DBP Eş Genel Başkanı Saliha Aydeniz, ulusal birliğin önemine vurgu yaparak, katılımcılara burada olmalarının birliğe yönelik verilen en anlamlı cevap olduğunu söyledi. İktidarların yüzyıllardır Kürtlerin dili, dini, kültürlerini, kimliklerini inkar etme üzerinden varlıklarını koruduğunu belirten Aydeniz, “Tek politikaları Kürt halkını tavsiyesi, Kürt halkının yok etmek üzerinden yürütüyorlar. Kürt halkı bu inkar imha politikalara karşı yüzyıllardır direniyor. Kürt halkı hiçbir politikanıza karşı baş eğmeyecektir. Kürt halkı din, kimlik, din birlikte yaşama mücadelesi veriyor. Her dört parçada Kürtler elli milyonu geçiyor. Kürt halkı kendi kararını verecek niteliğe de kararlığı da sahip” diye belirtti. 

İMRALI KAPILARI AÇILMALI

Türkiye’de yaşanan tüm krizlerinin temelinde Kürt sorunundan kaynaklandığını belirten Aydeniz, Kürt sorunu çözülmeden, hiçbir sorunun çözülmeyeceğini kaydetti. Aydeniz, “Kürt sorunu var. Kürt sorunu çözülmeden hiçbir sorunun çözülmeyeceğini belirtti. Tek adam rejimine karşı; demokratik bir mücadele ile birliğimizi oluşturmak zorundayız. Demokratik bir Türkiye’nin temelini Abdullah Öcalan perspektifleriyle ortaya  koymuştur. Bu nedenledir ki; tecrit günden güne derinleşiyor. Biliyorlar Abdullah Öcalan konuştuğunda demokrasi, özgürlük konuşuluyor. Abdullah Öcalan tecrit, işkence, altında dahi rolünü oynamıştır. Abdullah Öcalan var olan bütün krizlere yönelik fırsat verilseydi bu sorunu ‘bir haftada çözebilirim’ dedi. Ancak hiçbir şekilde görüşülmedi. Aksine gittikçe tecrit derinleştirildi. Tüm sorunların tek çözümü barıştır. Tek çözüm İmralı kapılarının açılmasıdır. Çözüm Avrupa değil, Rusya değil, Abdullah Öcalan üzerindeki tecridin kaldırılmasıyla mümkündür” diye belirti. 

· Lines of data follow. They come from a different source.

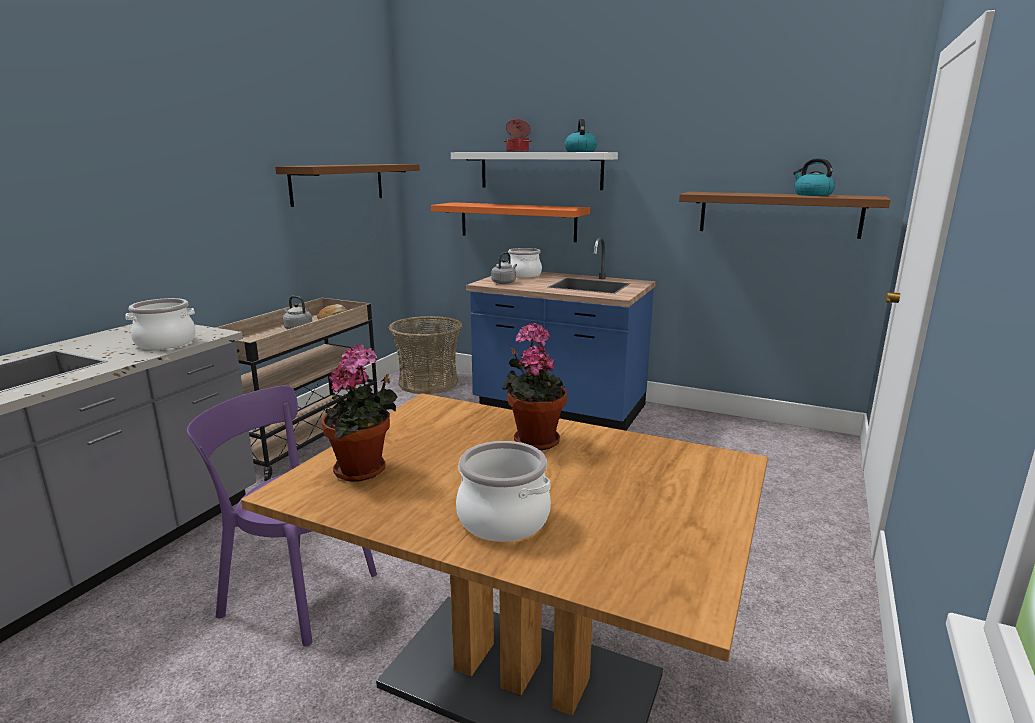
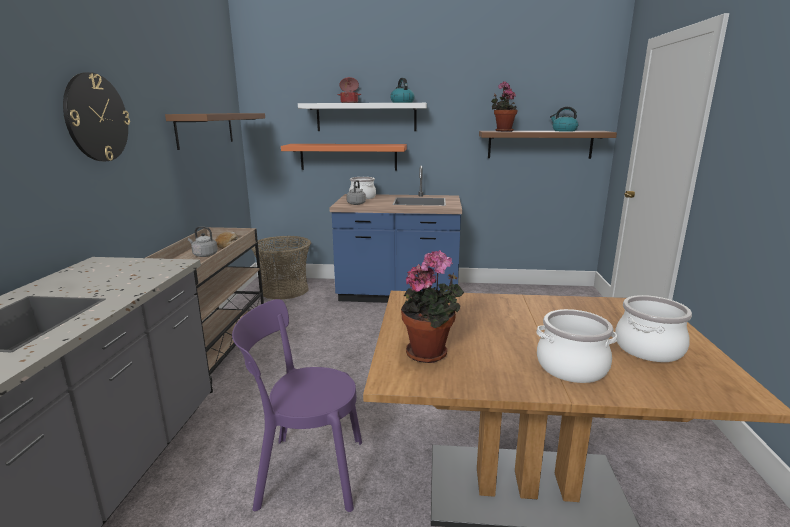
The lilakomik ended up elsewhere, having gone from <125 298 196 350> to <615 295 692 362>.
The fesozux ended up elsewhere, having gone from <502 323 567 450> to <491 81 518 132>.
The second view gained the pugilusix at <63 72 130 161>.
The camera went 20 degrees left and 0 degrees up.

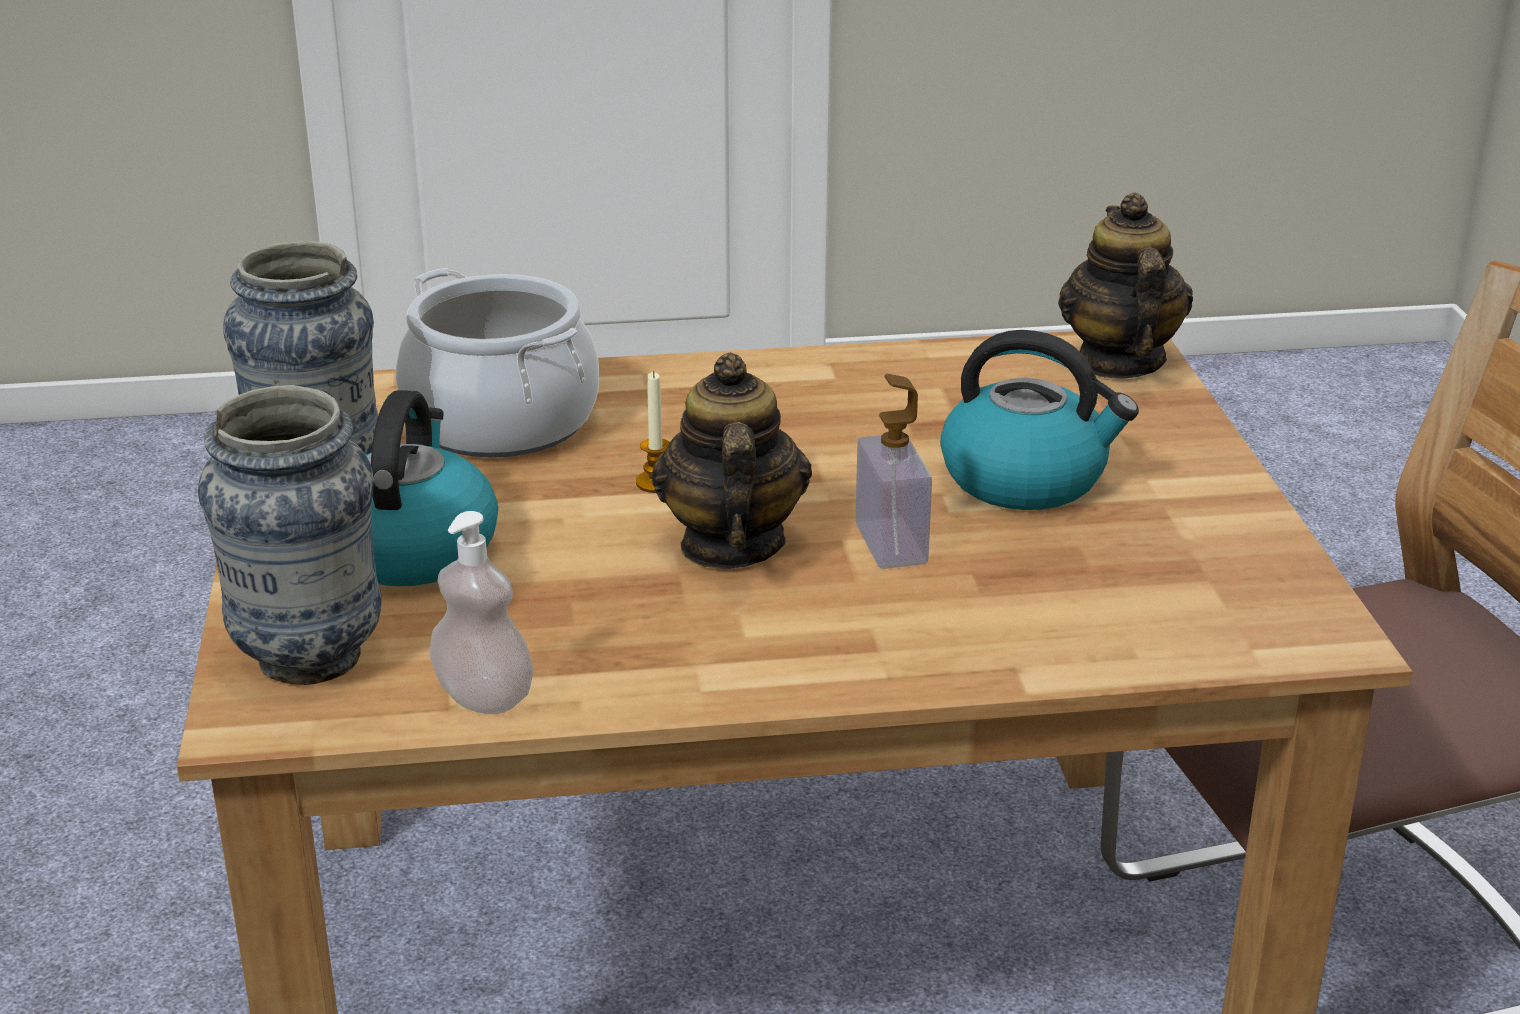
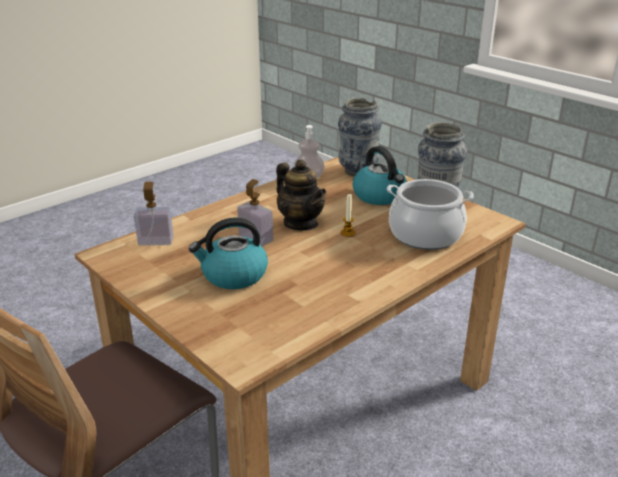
The second view lost the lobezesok at <1058 192 1193 379>.
The second view gained the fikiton at <134 182 173 246>.
The camera went 145 degrees right and 0 degrees up.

İNKAR POLİTİKALARI SONUÇ VERMEDİ

Türkiye cezaevlerinde siyasi tutsaklara yönelik hak ihlallerinin artarak devam etiğini kaydeden Aydeniz, “ Cezaevleri işkence hanelere dönüşmüş. Cezaevlerinde her gün ölüm haberleri, intihar haberleri geliyor. İktidarın elinde sadece zülüm aygıtları kalmıştır. Bundan dolayı içerde dışarda zülüm ediyor. Baskı uyguluyor. İşkenceye rağmen her koşulda cezaevlerinde direnen tutsaklara sizlerin huzurunda selamlarımızı yolluyoruz. İnkar, imha, işkenceyle politikalarınız hiçbir dönem sonuç vermedi. Vermeyecek” ifadelerini kullandı.

‘BİRLİKLE SORUNLARIN ÜSTESİNDEN GELEBİLİRİZ’ 

Bölgede devletin özel savaş politikalarıyla fuhuş ve uyuşturucuyla Kürt halkına ahlaksızlığın dayatıldığını kaydeden Aydeniz, “Kürt kadını bedeni üzerinden politikalarını hayata geçirmek istiyorlar. Gençleri uyuşturucu batağına sürüklemek istiyorlar. Her alanda Kürt halkının kadınları, gençleri, kanaat önderleri özel savaş politikalarına karış bilinçli olmaya, bununla mücadeleye çağırıyorum. Ulusal birliğimizin oluşmasıyla ancak bu özel savaş politikaların üstesinden gelebiliriz” ifadelerine yer verdi.

KİMYASAL SİLAH 

Aydeniz, “AKP iktidarı Bakur’da kimyasal silahlarla her türlü savaş politikalarını halkımızın üzerinde deniyor. Neden kimyasal silahlara başvuruyor. Neden kirli savaş politikalarıyla sonuç almaya çalışıyor. Çünkü biliyor dört bir yandan Kürt halkı ulusal birlik mücadelesi veriyor. Kürt halkı demokrasi mücadelesini büyütüyor. Bundan dolayı her türlü kirli savaş politikasını hayata geçiriyor. Neden kimyasal silahlar kullanılıyor çünkü her yerde demokrasi mücadelesi yükseliyor. 5 yıl önce Kobanê için ‘düştü düşecek’ diyorlardı. Kobanê Kürtlerin ulusal bilinçle dört bir yandan ayaklanmasıyla düşmedi. Buradan sizlere sesleniyorum; Kürt ulusal birliği için bahane üretmeyelim. Kürt halkı varlık ve yokluk mücadelesi verdiği bir yerde ulusal birlik kaçınılmazdır. Ulusal birliğimizi her alanda örgütlemeliyiz” şeklinde konuştu.

KÜRT HALKININ SİYASETİ BÜYÜMELİ 

Yerine kayyım atanan HDP Mardin Büyükşehir Belediye Eşbaşkanı Ahmet Türk de programa skype üzerinden katıldı. Ulusal birliğe ilişkin mesaj veren Türk, “Kürt halkının siyaseti ne kadar büyürse her dört parçada büyük bir etki yaratacaktır. Kapitalist modernite, liberalizmin politikalarının hiçbir zaman bizim amacımıza ulaşmaması için elinden geleni yapacaktır. Ama biz biliyoruz ki bu politikalar ancak ve ancak ulusal birlik mücadelesiyle boşa çıkarılabilir” dedi.

Program konuşmaların ardından son buldu.